*PROVIDED TEXT*

Member of Parliament for Digby and Annapolis
- In office December 1921 – September 1925
- Preceded by: Avard Longley Davidson
- Succeeded by: Harry Short

Personal details
- Born: Lewis Johnstone Lovett 28 August 1867 Kentville, Nova Scotia
- Died: 27 April 1942 (aged 74) Pinehurst, North Carolina
- Party: Liberal
- Spouse: Josephine Troope
- Profession: physician

= Lewis Johnstone Lovett =

Canadian politician

Lewis Johnstone Lovett (28 August 1867 - 27 April 1942) was a Liberal party member of the House of Commons of Canada. He was born in Kentville, Nova Scotia and became a physician.

The son of Henry Lovett and Annie Johnstone, he was at Acadia University and New York University and practised medicine at Bear River in Digby County. In 1896, Lovett married Josephine Troope.

He was first elected to Parliament at the Digby and Annapolis riding in the 1921 general election after an unsuccessful campaign there as a Laurier Liberal in the 1917 federal election. After serving one term, the 14th Canadian Parliament, Lovett was defeated by Harry Short of the Conservatives in the 1925 federal election. Lovett was also unsuccessful in unseating Short in the 1926 federal election, when the riding became known as Digby—Annapolis.

*WHAT YOU HAVE TO DO*
According to the Lovett biography, who defeated Lovett in the 1925 federal election?

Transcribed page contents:
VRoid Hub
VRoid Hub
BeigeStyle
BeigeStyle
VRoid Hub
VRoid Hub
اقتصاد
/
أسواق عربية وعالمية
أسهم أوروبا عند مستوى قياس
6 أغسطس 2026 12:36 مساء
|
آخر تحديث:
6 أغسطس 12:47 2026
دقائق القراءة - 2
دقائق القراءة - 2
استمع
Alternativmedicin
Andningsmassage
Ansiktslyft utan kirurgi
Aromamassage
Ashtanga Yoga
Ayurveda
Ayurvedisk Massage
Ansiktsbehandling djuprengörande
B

--

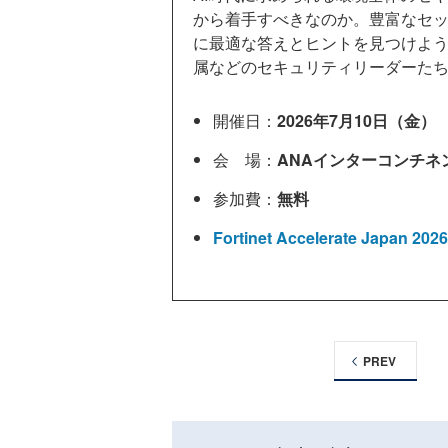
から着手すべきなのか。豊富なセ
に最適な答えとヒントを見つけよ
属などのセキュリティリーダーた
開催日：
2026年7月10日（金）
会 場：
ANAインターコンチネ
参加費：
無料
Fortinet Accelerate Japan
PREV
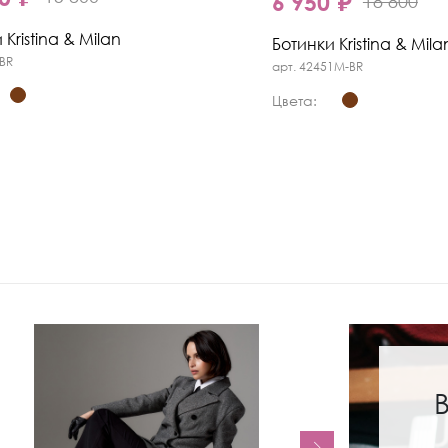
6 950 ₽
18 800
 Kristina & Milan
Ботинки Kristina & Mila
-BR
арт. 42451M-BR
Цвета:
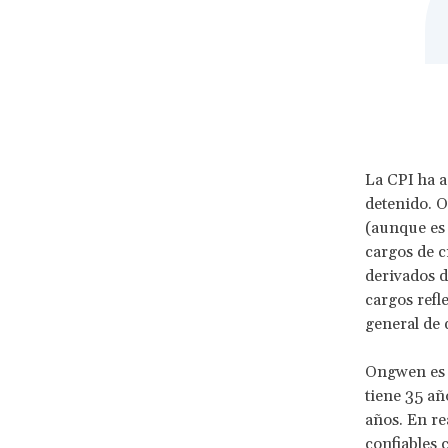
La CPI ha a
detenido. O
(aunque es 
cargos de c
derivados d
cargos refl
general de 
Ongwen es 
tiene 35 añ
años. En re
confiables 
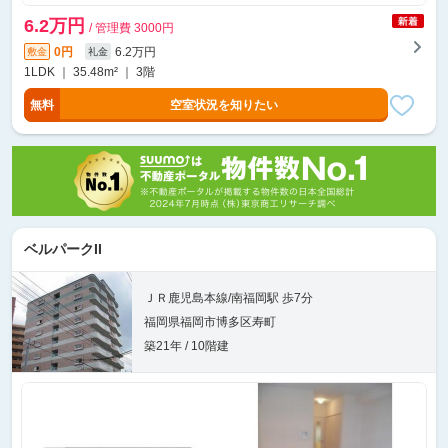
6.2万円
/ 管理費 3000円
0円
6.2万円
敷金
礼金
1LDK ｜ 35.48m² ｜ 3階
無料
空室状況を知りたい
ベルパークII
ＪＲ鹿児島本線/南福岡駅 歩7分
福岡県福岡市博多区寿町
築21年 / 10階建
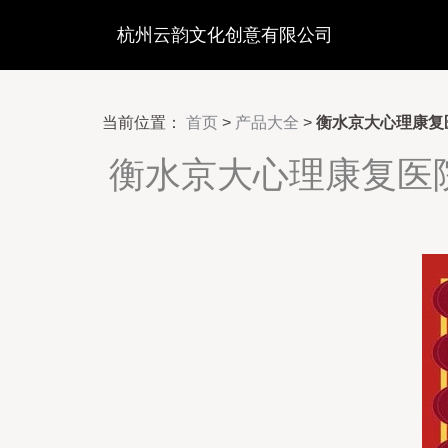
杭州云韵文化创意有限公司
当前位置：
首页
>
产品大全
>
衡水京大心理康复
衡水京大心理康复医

*ANSWER TO THIS EXERCISE*
Harry Short of the Conservatives defeated him.